Wherever a line in the records below contains "pixels", copy that line.
--- SOURCE DATA ---
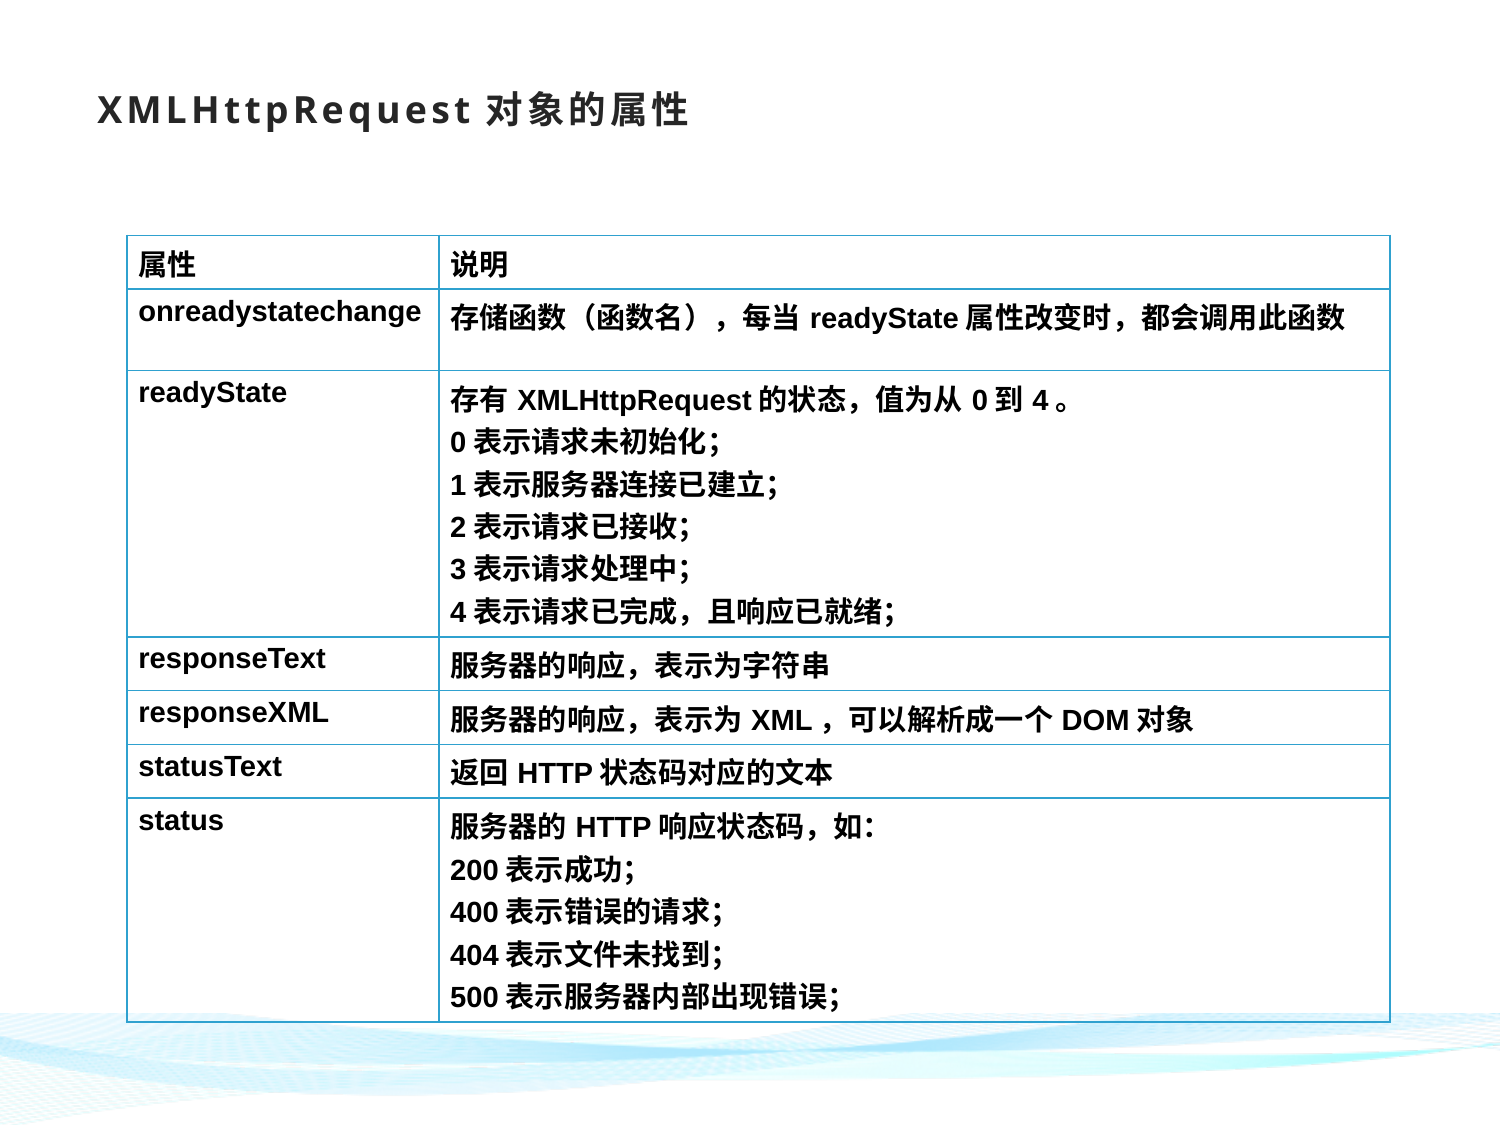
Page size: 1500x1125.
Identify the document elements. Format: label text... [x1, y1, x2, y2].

table_cell 存有XMLHttpRequest的状态，值为从0到4。 0表示请求未初始化； 1表示服务器连接已建立； 2表示请求已接收； 3表示请求处理中； 4表示请求已完成，且响应已就绪； [440, 371, 1389, 636]
table_cell 存储函数（函数名），每当readyState属性改变时，都会调用此函数 [440, 290, 1389, 370]
table_cell 服务器的响应，表示为字符串 [440, 638, 1389, 690]
table_cell onreadystatechange [128, 290, 438, 370]
text_box XMLHttpRequest对象的属性 [82, 72, 1418, 146]
table_cell readyState [128, 371, 438, 636]
table_cell responseXML [128, 691, 438, 744]
table_cell 服务器的HTTP响应状态码，如： 200表示成功； 400表示错误的请求； 404表示文件未找到； 500表示服务器内部出现错误； [440, 799, 1389, 1021]
slide_number [1059, 1041, 1392, 1094]
table_cell 返回HTTP状态码对应的文本 [440, 745, 1389, 797]
table_cell 服务器的响应，表示为XML，可以解析成一个DOM对象 [440, 691, 1389, 744]
table_cell statusText [128, 745, 438, 797]
picture [0, 1013, 1500, 1125]
table_header 说明 [440, 236, 1389, 288]
table_header 属性 [128, 236, 438, 288]
table_cell status [128, 799, 438, 1021]
table_cell responseText [128, 638, 438, 690]
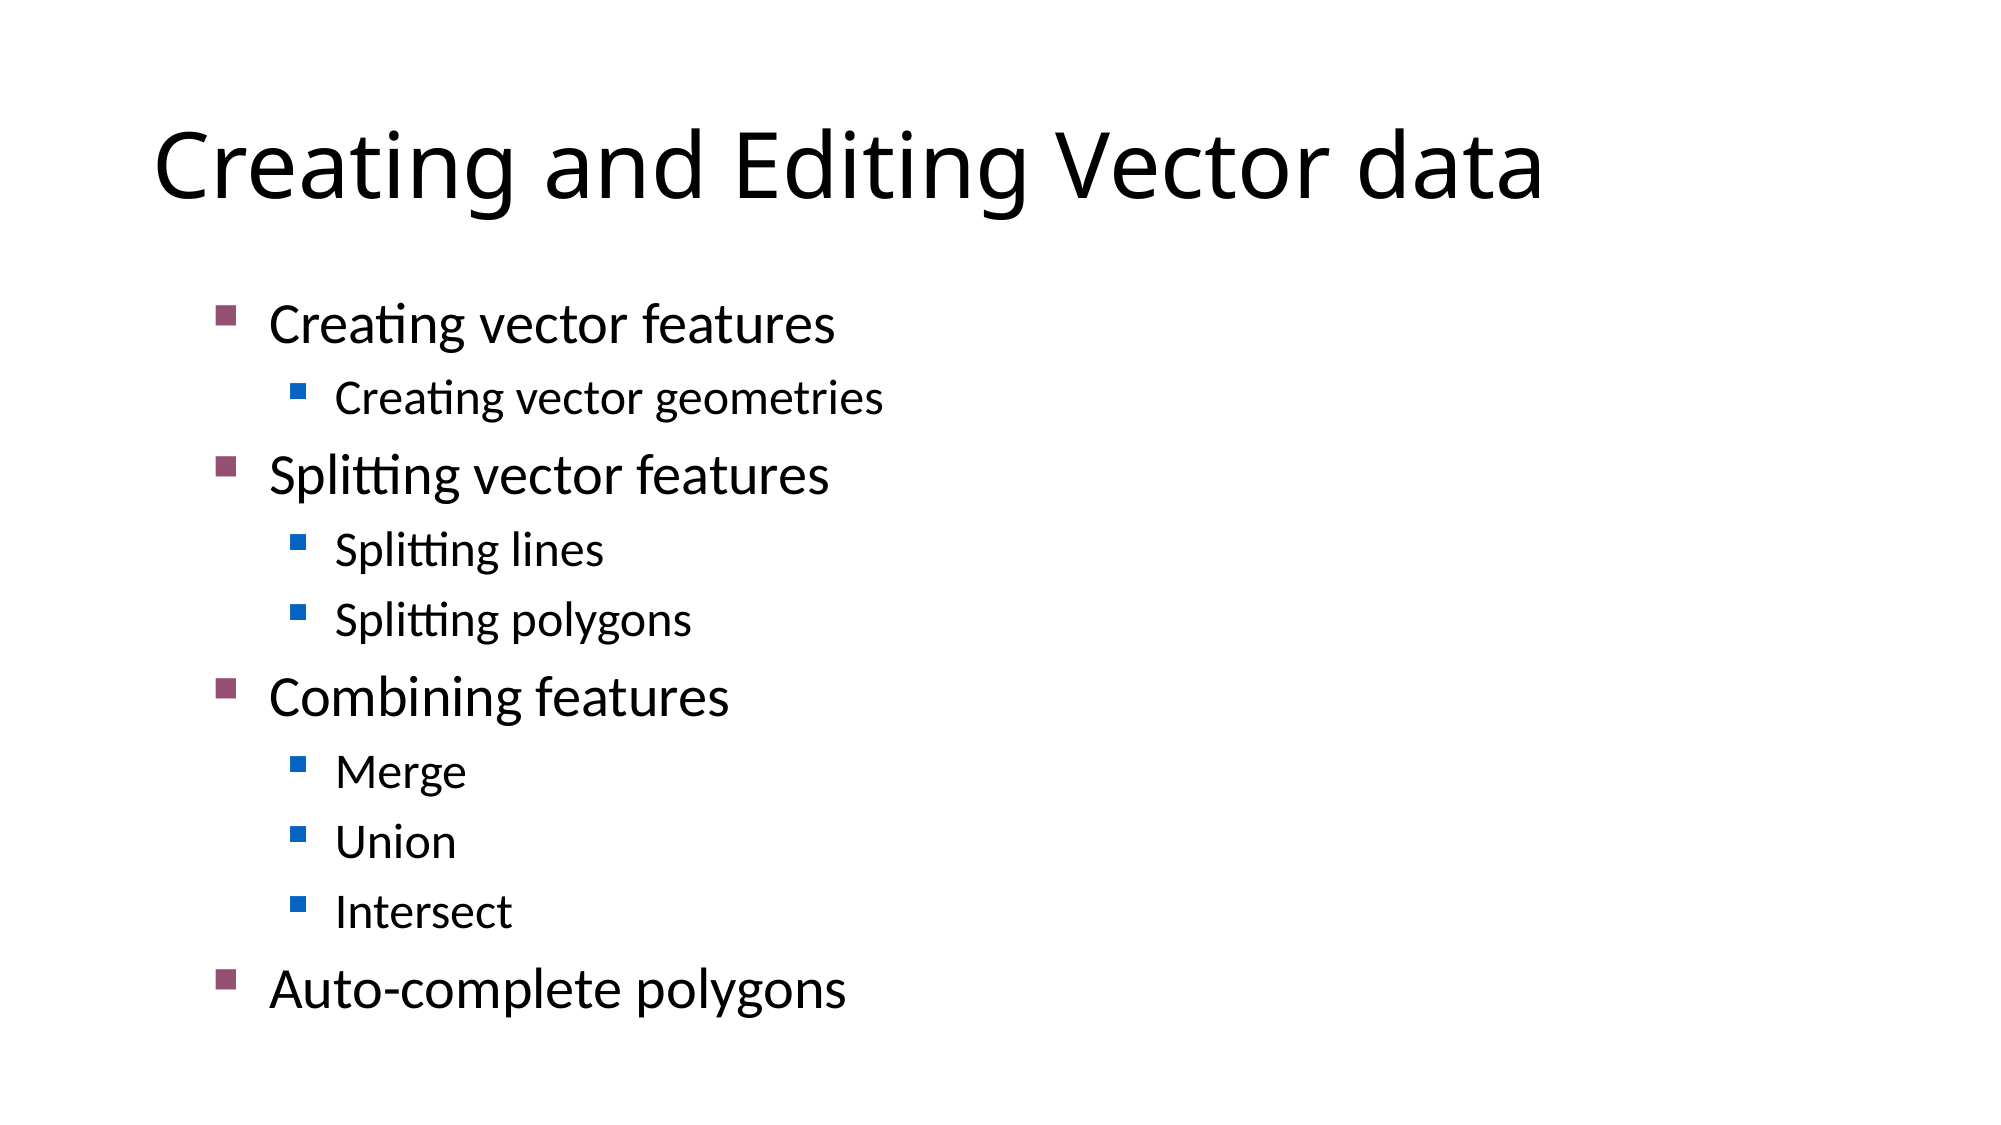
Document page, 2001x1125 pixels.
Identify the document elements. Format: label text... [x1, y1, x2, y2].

title Creating and Editing Vector data [137, 59, 1863, 278]
text_box Creating vector features Creating vector geometries Splitting vector features Splitting lines Splitting polygons Combining features Merge Union Intersect Auto-complete polygons [197, 277, 1473, 1072]
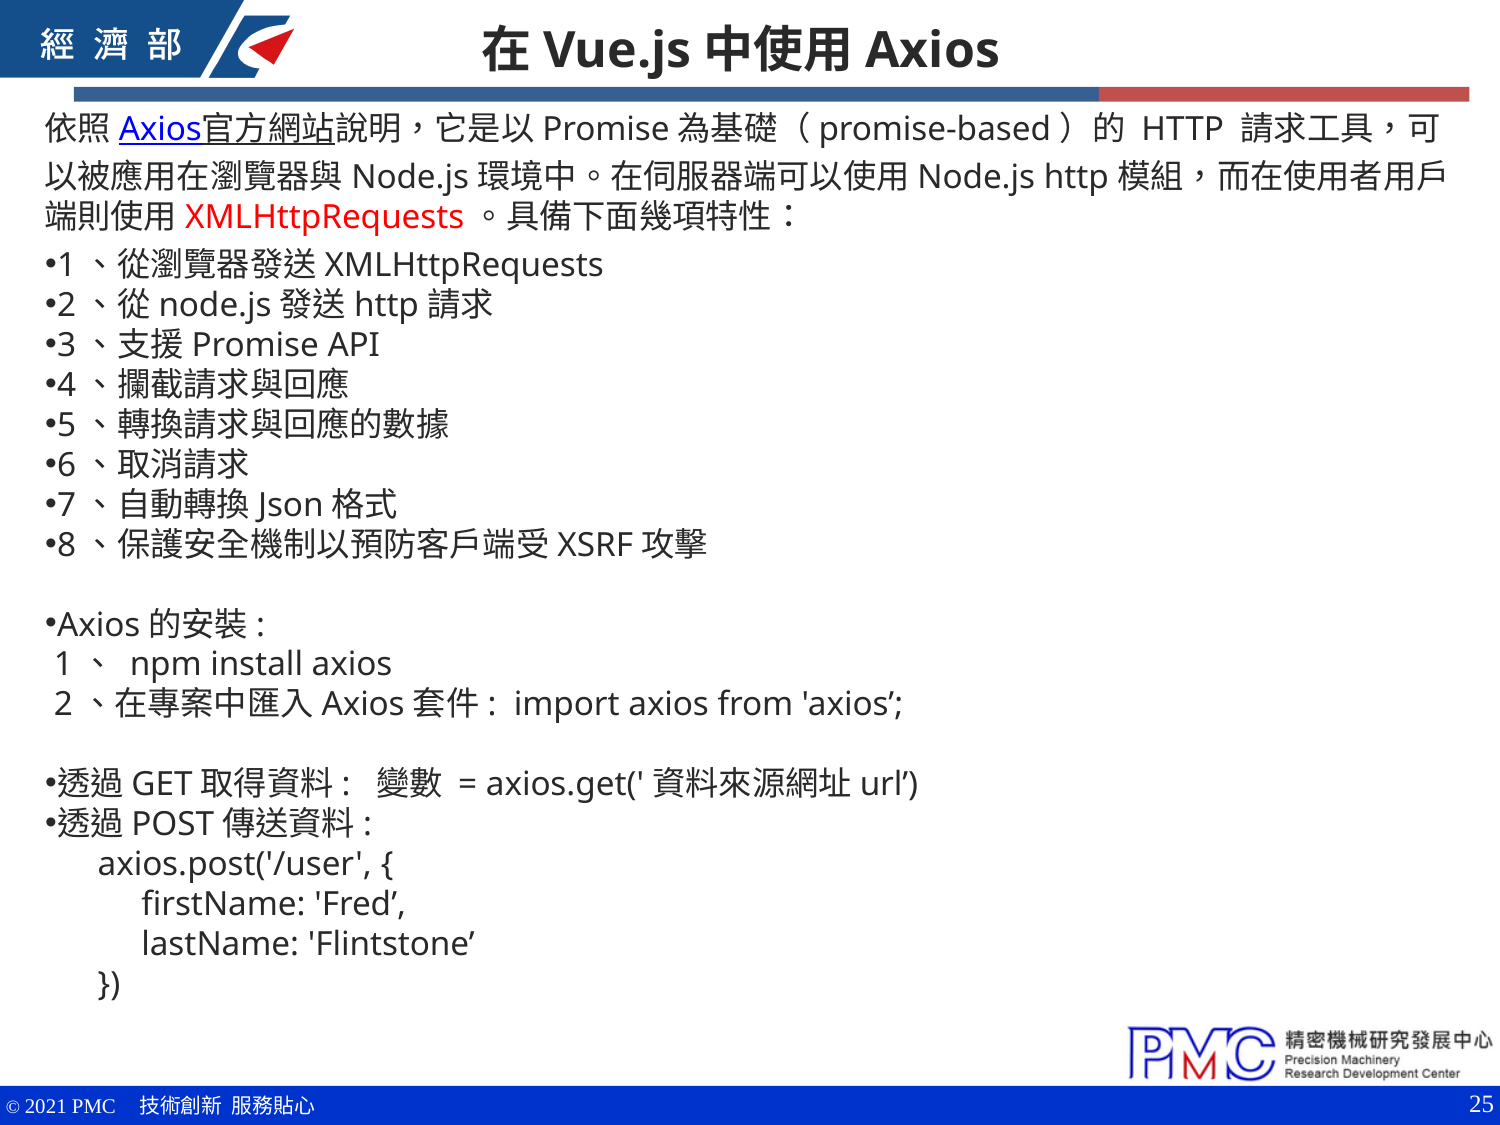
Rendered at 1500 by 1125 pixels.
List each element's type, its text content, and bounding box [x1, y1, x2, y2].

text_box 在Vue.js中使用Axios [466, 10, 1225, 85]
slide_number 25 [1439, 1100, 1500, 1124]
picture [0, 0, 294, 78]
text_box 1、從瀏覽器發送XMLHttpRequests 2、從node.js發送http請求 3、支援Promise API 4、攔截請求與回應 5、轉換請求與回應的數據 6、取消請求 7、自動轉換Json格式 8、保護安全機制以預防客戶端受XSRF攻擊 Axios的安裝: 1、 npm install axios 2、在專案中匯入Axios套件: import axios from 'axios’; 透過GET取得資料: 變數 = axios.get('資料來源網址url’) 透過POST傳送資料: axios.post('/user', { firstName: 'Fred’, lastName: 'Flintstone’ }) [30, 235, 1500, 1100]
text_box 依照Axios官方網站說明，它是以Promise為基礎（promise-based）的 HTTP 請求工具，可以被應用在瀏覽器與Node.js環境中。在伺服器端可以使用Node.js http模組，而在使用者用戶端則使用XMLHttpRequests。具備下面幾項特性： [29, 99, 1470, 243]
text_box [73, 86, 1470, 102]
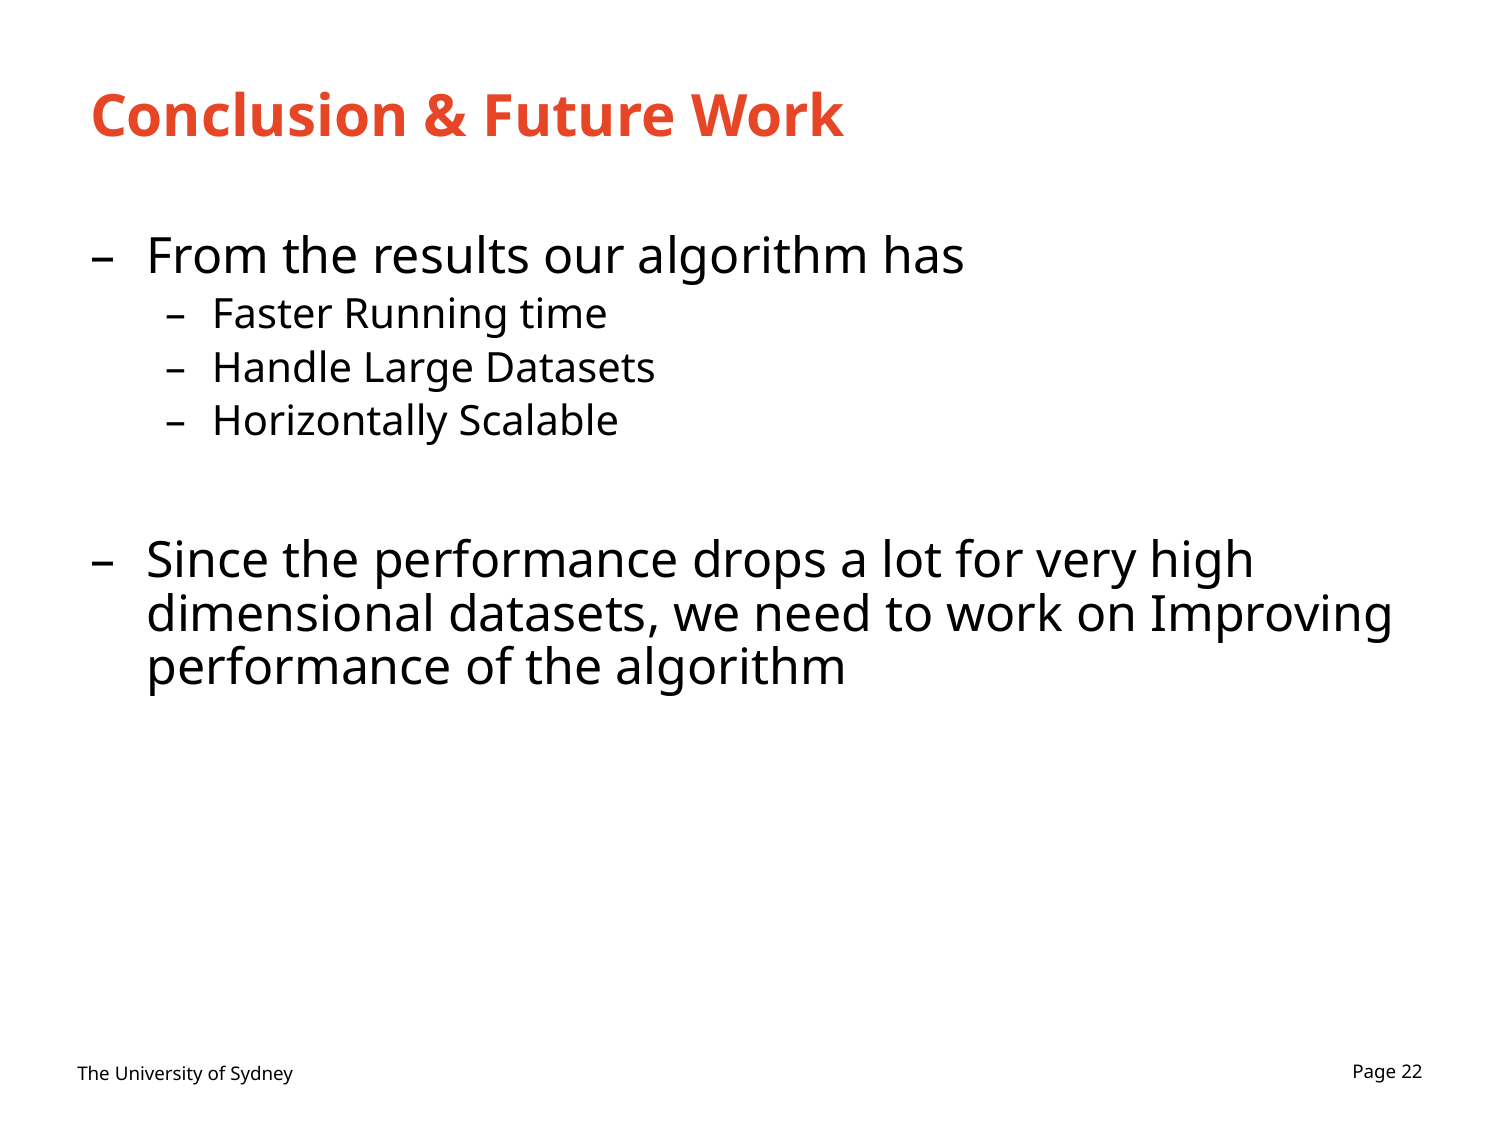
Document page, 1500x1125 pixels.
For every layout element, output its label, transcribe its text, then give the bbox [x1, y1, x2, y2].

list From the results our algorithm has Faster Running time Handle Large Datasets Horizontally Scalable Since the performance drops a lot for very high dimensional datasets, we need to work on Improving performance of the algorithm [75, 222, 1425, 1005]
title Conclusion & Future Work [75, 19, 1425, 207]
---
[ANSWER BELOW]
Document page, 2001x1125 pixels.
Rendered at 1500 by 1125 pixels.
Document page, 1500x1125 pixels.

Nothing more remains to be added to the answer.